[Assignment 1] Copy out the passage of the bone health text from "When to Get" up to and including "with their provider.".
[Assignment 2] Continue the bone health text from the point where it stops.

[Extract]
Magnesium supports both vitamin D activation and bone mineral density. About 60% of your body’s magnesium is stored in bone. Nuts, seeds, whole grains, and dark leafy greens are reliable sources.
Habits That Weaken Bones
Smoking disrupts the balance between bone breakdown and bone rebuilding, leading to lower bone mass and density over time. The effect is dose-dependent: the more you smoke and the longer you’ve smoked, the greater the damage. Quitting allows the remodeling cycle to gradually rebalance.
Heavy alcohol consumption also harms bone, though the relationship is more complex. Moderate intake may have a neutral or even mildly protective effect in some populations, but chronic heavy drinking is clearly linked to reduced bone density and higher fracture risk. Beyond substances, prolonged inactivity or bed rest causes rapid bone loss because your skeleton stops receiving the mechanical signals it needs to maintain itself.
When to Get Your Bones Checked
A DXA scan (a low-radiation X-ray that measures bone mineral density) is the standard screening tool. The U.S. Preventive Services Task Force recommends routine screening for all women aged 65 and older. Postmenopausal women younger than 65 should be screened if they have risk factors such as a family history of osteoporosis, low body weight, smoking history, or long-term use of corticosteroids. For men, there are no universal screening guidelines yet, but those with known risk factors can discuss testing with their provider.

[Material provided]
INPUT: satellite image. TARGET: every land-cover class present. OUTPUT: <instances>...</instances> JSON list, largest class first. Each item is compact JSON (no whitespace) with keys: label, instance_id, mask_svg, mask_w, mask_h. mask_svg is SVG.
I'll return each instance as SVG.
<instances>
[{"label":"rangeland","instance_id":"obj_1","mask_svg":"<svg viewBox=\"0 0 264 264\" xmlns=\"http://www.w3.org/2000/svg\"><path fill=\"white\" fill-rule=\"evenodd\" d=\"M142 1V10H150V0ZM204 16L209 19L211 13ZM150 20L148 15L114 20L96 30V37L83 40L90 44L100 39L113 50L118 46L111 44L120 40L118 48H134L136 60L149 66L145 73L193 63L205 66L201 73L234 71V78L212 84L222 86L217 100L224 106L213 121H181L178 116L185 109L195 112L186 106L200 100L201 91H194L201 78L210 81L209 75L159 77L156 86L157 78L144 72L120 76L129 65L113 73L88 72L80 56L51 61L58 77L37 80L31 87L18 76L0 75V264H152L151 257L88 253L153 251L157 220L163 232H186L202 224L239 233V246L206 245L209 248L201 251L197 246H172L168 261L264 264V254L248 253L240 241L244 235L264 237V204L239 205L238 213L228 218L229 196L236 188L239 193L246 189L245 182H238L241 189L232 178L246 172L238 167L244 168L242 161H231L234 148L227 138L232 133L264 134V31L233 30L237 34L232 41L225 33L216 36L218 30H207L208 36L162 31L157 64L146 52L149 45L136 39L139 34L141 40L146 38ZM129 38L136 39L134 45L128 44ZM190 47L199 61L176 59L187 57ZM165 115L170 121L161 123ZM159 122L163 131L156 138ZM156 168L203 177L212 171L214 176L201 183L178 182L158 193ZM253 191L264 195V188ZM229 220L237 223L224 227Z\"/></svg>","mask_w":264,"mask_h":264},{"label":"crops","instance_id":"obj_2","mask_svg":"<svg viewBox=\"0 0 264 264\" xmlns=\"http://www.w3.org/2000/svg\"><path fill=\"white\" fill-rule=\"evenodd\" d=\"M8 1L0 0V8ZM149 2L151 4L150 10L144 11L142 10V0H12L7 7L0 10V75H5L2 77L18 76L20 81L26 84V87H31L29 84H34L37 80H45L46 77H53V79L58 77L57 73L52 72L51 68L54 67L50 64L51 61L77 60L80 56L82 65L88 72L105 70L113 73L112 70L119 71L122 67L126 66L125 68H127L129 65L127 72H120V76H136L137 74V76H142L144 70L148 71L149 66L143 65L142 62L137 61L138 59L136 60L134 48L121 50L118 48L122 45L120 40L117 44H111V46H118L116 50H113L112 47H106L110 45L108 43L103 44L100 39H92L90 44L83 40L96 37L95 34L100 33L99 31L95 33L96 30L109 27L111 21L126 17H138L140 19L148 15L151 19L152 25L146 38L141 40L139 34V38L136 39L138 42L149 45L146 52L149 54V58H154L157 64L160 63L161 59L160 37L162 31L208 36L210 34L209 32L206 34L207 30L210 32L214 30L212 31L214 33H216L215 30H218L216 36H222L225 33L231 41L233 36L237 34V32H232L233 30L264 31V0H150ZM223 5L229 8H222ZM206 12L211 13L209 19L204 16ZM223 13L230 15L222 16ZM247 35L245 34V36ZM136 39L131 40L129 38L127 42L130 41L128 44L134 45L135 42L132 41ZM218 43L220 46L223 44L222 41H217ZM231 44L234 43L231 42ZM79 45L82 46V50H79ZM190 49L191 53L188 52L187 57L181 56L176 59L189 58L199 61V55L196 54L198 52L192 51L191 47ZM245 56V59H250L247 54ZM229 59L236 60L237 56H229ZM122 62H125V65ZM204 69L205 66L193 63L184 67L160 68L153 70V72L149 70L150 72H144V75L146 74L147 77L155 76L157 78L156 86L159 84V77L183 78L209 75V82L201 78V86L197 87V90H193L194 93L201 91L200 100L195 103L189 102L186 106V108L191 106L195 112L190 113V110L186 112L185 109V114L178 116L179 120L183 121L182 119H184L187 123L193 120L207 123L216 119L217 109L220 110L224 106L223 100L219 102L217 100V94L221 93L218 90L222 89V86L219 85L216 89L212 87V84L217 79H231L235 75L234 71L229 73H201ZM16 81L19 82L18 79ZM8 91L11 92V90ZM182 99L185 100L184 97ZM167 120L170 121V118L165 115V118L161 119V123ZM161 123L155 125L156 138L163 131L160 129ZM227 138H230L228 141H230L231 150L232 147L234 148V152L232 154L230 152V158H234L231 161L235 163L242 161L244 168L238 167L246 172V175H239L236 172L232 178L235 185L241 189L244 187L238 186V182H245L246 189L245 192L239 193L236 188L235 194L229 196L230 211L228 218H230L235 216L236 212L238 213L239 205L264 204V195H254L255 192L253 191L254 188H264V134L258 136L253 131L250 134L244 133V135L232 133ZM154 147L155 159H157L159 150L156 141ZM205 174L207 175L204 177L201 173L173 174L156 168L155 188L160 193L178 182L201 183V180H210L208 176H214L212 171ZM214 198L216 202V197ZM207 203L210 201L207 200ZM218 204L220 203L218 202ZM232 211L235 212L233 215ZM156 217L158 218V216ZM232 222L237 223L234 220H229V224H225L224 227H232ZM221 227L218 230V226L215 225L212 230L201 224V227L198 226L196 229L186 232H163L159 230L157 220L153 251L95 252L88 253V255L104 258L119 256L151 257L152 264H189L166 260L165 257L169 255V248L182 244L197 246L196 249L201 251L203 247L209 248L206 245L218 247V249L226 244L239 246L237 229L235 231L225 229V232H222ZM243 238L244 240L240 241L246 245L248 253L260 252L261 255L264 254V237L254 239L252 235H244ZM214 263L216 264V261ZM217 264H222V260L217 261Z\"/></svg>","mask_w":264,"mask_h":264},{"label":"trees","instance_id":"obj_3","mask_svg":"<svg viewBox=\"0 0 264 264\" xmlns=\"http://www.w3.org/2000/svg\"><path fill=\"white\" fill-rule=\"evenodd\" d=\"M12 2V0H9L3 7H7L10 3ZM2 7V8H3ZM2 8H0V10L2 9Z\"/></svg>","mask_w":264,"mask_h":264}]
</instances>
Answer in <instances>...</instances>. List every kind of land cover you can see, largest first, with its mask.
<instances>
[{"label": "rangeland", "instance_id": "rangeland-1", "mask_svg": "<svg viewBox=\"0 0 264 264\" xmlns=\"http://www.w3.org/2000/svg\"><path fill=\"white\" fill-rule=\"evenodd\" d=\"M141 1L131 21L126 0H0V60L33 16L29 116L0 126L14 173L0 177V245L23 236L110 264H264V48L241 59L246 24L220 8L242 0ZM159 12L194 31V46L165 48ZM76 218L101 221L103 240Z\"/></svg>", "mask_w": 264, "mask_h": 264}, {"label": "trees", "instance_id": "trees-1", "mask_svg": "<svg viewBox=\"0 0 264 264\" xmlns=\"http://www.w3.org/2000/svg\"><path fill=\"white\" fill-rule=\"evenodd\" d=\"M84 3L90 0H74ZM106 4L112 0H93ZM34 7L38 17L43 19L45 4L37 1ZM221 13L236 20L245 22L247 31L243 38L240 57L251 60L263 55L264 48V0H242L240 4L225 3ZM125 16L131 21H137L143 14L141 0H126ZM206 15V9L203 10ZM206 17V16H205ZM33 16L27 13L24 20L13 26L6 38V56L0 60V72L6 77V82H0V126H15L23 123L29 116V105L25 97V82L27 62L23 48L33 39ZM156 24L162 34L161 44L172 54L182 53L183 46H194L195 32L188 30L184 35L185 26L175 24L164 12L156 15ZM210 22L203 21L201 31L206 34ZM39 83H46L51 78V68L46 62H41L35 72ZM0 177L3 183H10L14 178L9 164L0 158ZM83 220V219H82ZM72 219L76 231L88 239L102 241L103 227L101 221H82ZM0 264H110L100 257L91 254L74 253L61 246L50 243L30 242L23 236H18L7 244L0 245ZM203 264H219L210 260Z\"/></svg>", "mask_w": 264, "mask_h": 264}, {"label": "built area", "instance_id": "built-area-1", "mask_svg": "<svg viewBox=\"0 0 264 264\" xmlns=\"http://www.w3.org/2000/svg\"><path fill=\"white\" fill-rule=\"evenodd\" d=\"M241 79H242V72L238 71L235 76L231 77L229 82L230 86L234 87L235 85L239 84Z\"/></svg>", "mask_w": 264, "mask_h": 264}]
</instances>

[Task output 1]
When to Get Your Bones Checked
A DXA scan (a low-radiation X-ray that measures bone mineral density) is the standard screening tool. The U.S. Preventive Services Task Force recommends routine screening for all women aged 65 and older. Postmenopausal women younger than 65 should be screened if they have risk factors such as a family history of osteoporosis, low body weight, smoking history, or long-term use of corticosteroids. For men, there are no universal screening guidelines yet, but those with known risk factors can discuss testing with their provider.

[Task output 2]
If you’re concerned about your bone health, a DXA scan gives you a concrete baseline. Knowing your starting point makes it much easier to track whether the changes you’re making in exercise, nutrition, and lifestyle are working.
Putting It All Together
Bone responds to consistent signals over months and years, not quick fixes. The most effective approach combines resistance training two to three times per week with adequate calcium, vitamin D, and vitamin K2 from food or supplements. Avoiding smoking and limiting alcohol remove two of the biggest controllable risk factors. For women approaching or past menopause, starting these habits early provides the greatest protection during the years when bone loss accelerates fastest. But because your skeleton never stops remodeling, it is never too late to shift the balance toward building.